_DIRECTIONS_
Reproduce everything in the listing from the line containing "Bài tập 3: Hệ" down to the last line of the listing, with both of those lines included.

Document images paired with their source code:
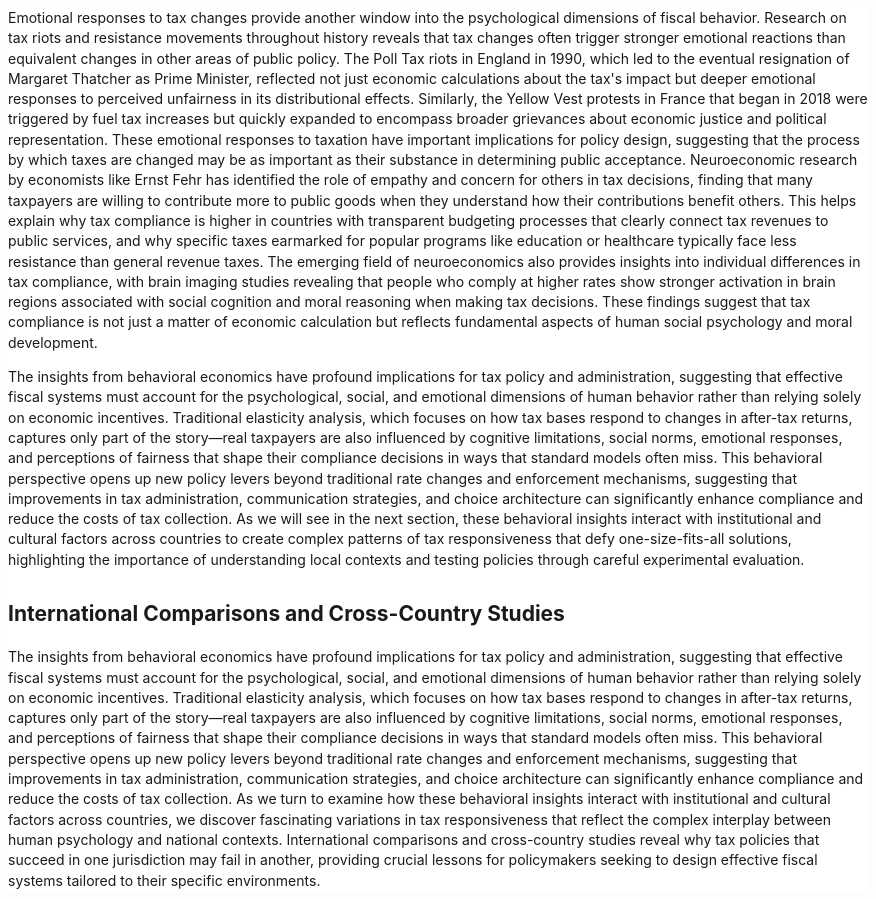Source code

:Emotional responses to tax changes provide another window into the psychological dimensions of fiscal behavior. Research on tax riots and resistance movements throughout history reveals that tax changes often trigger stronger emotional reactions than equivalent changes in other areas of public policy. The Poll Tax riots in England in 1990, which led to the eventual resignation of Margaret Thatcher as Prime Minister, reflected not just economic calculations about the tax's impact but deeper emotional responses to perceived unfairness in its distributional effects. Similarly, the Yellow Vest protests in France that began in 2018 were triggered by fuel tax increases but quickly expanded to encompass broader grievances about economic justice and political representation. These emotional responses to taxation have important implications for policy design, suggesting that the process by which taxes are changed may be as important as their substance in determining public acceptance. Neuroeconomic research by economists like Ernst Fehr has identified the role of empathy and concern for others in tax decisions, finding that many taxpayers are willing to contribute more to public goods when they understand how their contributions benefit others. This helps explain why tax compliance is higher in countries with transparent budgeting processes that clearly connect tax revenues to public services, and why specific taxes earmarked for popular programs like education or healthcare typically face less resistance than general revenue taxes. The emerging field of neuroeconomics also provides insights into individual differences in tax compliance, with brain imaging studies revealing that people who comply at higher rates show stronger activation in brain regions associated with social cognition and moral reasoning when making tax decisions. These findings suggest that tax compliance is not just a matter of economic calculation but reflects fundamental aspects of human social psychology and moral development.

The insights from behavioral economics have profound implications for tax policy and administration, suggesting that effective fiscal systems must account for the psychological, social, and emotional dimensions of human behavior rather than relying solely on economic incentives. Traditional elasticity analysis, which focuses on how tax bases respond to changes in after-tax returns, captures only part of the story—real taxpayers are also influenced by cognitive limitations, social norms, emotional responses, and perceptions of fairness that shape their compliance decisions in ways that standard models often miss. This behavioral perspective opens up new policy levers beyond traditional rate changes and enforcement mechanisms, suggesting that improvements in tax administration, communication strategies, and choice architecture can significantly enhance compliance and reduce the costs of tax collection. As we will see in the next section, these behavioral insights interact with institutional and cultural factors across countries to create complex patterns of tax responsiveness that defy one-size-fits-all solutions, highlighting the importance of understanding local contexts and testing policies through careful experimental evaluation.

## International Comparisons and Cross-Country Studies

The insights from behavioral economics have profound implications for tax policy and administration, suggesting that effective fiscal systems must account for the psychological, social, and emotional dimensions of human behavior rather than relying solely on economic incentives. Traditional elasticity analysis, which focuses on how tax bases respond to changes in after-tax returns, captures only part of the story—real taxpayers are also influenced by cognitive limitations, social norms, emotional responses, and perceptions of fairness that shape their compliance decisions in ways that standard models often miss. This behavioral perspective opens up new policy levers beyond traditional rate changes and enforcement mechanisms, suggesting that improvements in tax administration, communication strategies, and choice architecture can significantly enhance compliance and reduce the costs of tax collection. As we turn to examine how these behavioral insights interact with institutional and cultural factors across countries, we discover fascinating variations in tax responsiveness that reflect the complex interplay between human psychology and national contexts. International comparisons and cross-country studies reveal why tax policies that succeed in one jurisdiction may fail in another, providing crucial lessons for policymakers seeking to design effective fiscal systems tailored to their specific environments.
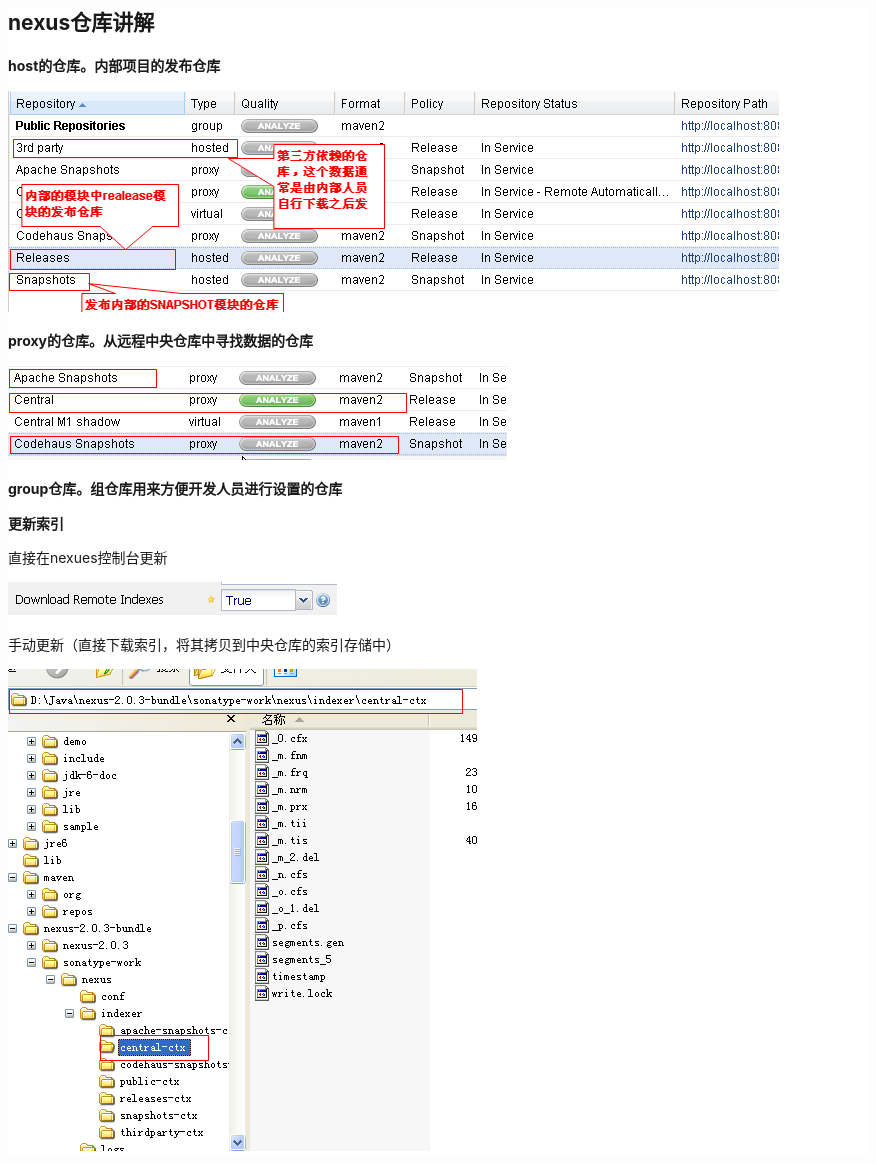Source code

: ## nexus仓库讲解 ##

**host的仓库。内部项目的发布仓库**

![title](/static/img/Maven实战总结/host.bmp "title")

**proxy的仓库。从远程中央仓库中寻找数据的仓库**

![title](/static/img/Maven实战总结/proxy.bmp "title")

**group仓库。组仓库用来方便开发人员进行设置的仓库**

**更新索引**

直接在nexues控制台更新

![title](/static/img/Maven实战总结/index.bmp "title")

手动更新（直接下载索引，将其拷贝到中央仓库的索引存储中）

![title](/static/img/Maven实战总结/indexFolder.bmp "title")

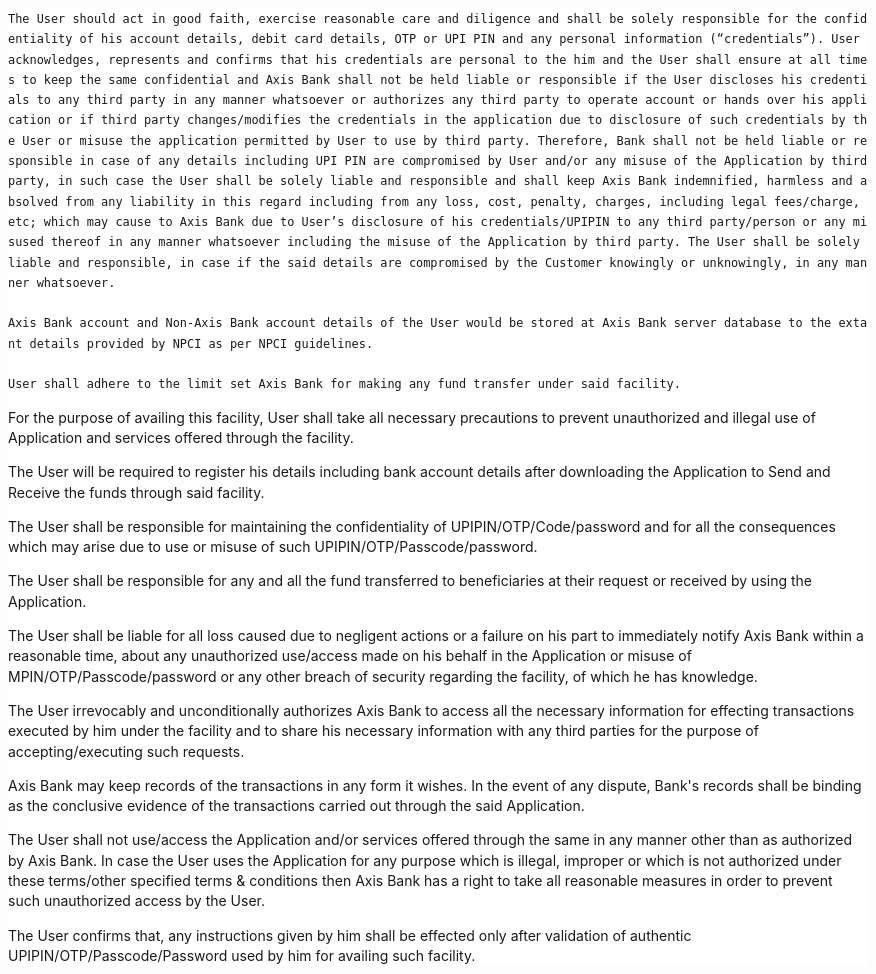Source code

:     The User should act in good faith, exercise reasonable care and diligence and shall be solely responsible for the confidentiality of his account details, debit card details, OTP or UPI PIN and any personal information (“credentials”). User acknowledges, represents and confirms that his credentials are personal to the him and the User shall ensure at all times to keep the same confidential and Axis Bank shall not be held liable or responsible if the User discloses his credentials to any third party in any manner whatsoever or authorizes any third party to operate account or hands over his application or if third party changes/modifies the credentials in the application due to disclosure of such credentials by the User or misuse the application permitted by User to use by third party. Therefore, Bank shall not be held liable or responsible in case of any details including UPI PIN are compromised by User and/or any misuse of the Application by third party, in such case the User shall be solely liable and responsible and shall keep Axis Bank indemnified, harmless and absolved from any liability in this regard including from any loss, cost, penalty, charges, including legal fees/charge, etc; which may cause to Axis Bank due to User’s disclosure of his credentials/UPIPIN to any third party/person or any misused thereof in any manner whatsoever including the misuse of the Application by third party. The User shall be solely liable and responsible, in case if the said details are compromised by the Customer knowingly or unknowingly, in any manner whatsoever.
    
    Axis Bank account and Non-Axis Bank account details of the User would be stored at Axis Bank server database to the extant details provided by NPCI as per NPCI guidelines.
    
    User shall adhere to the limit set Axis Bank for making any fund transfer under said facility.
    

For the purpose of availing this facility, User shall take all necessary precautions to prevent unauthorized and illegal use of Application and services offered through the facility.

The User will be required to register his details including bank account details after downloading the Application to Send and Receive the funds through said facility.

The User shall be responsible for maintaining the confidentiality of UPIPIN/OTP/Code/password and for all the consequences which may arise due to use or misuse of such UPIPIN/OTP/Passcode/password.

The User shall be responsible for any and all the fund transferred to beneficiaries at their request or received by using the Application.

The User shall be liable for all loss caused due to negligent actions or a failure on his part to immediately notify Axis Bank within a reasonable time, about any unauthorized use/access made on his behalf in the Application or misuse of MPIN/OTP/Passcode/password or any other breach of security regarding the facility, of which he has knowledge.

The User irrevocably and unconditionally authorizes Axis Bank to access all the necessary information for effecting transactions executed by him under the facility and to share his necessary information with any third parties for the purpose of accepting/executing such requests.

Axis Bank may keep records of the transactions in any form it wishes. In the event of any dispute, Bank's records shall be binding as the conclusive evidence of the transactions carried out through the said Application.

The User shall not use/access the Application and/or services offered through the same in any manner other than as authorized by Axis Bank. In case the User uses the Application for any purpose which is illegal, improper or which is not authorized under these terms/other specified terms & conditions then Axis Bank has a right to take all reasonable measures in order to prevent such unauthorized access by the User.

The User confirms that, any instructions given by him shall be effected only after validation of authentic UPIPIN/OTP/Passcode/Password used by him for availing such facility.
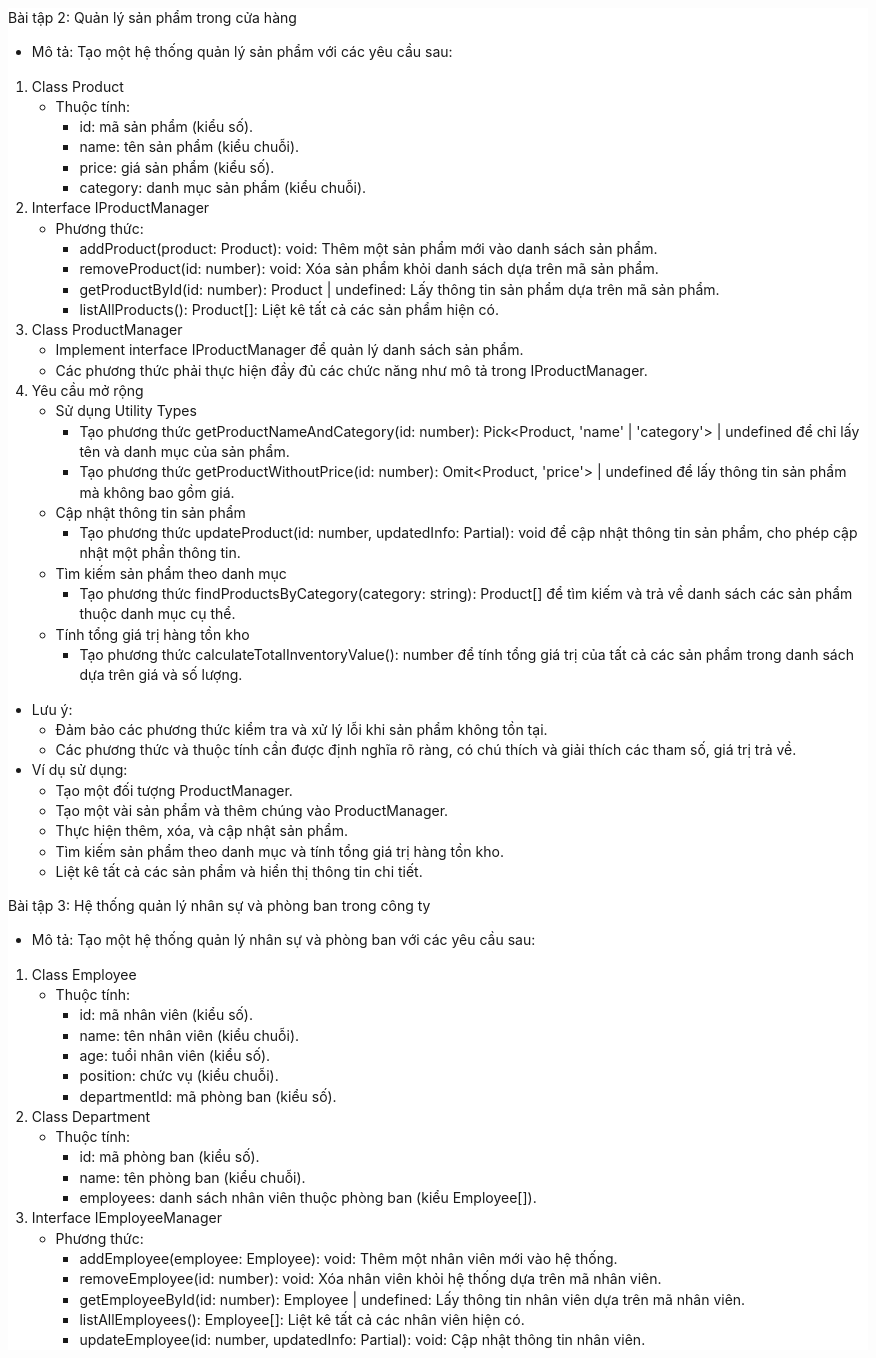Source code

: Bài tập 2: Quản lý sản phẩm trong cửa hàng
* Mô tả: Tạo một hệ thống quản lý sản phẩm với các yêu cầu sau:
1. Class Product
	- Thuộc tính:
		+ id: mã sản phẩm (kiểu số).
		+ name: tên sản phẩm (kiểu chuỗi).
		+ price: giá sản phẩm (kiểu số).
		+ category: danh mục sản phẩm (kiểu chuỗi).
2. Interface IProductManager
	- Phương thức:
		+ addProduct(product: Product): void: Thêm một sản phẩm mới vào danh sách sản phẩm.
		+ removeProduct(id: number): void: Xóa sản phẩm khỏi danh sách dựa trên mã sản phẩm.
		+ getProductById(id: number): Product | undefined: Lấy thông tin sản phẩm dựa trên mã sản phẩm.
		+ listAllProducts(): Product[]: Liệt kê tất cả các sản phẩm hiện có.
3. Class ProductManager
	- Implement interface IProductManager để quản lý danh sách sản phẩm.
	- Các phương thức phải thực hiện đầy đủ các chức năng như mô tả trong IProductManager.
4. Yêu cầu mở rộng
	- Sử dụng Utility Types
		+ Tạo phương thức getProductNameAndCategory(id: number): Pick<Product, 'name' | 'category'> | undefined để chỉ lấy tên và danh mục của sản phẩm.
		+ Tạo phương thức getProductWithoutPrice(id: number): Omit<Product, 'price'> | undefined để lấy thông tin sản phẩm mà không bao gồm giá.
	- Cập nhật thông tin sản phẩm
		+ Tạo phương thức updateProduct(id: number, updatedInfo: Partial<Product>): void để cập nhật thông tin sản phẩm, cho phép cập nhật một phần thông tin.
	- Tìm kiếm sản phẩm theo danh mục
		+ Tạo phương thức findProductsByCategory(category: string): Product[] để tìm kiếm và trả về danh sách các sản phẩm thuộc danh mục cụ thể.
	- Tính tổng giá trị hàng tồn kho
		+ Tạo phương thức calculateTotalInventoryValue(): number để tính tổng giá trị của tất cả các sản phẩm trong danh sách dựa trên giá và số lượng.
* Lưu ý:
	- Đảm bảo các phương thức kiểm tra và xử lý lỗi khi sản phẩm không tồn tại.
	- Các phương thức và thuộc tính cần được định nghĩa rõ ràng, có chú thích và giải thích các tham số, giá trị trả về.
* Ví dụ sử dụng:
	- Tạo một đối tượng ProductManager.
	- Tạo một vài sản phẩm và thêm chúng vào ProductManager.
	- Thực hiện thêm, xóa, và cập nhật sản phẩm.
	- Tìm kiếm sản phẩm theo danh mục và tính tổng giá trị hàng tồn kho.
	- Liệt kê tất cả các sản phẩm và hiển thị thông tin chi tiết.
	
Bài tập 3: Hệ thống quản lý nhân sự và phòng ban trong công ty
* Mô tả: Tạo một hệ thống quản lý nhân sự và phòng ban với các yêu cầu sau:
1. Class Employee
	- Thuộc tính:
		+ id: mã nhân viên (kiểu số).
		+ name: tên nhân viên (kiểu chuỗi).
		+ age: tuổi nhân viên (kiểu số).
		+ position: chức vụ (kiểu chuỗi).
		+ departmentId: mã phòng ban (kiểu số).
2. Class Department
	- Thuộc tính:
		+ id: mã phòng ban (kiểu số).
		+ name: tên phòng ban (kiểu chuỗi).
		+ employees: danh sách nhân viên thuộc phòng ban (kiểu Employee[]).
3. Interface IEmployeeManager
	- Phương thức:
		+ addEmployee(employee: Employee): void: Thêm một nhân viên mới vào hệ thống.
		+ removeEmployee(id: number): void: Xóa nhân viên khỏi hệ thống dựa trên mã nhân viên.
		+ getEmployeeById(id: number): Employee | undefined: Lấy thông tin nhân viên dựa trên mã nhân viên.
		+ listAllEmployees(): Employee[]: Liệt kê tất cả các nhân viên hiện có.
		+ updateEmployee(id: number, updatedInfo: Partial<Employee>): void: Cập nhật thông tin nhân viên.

_PROBLEM SOLUTION_
Bài tập 3: Hệ thống quản lý nhân sự và phòng ban trong công ty
* Mô tả: Tạo một hệ thống quản lý nhân sự và phòng ban với các yêu cầu sau:
1. Class Employee
	- Thuộc tính:
		+ id: mã nhân viên (kiểu số).
		+ name: tên nhân viên (kiểu chuỗi).
		+ age: tuổi nhân viên (kiểu số).
		+ position: chức vụ (kiểu chuỗi).
		+ departmentId: mã phòng ban (kiểu số).
2. Class Department
	- Thuộc tính:
		+ id: mã phòng ban (kiểu số).
		+ name: tên phòng ban (kiểu chuỗi).
		+ employees: danh sách nhân viên thuộc phòng ban (kiểu Employee[]).
3. Interface IEmployeeManager
	- Phương thức:
		+ addEmployee(employee: Employee): void: Thêm một nhân viên mới vào hệ thống.
		+ removeEmployee(id: number): void: Xóa nhân viên khỏi hệ thống dựa trên mã nhân viên.
		+ getEmployeeById(id: number): Employee | undefined: Lấy thông tin nhân viên dựa trên mã nhân viên.
		+ listAllEmployees(): Employee[]: Liệt kê tất cả các nhân viên hiện có.
		+ updateEmployee(id: number, updatedInfo: Partial<Employee>): void: Cập nhật thông tin nhân viên.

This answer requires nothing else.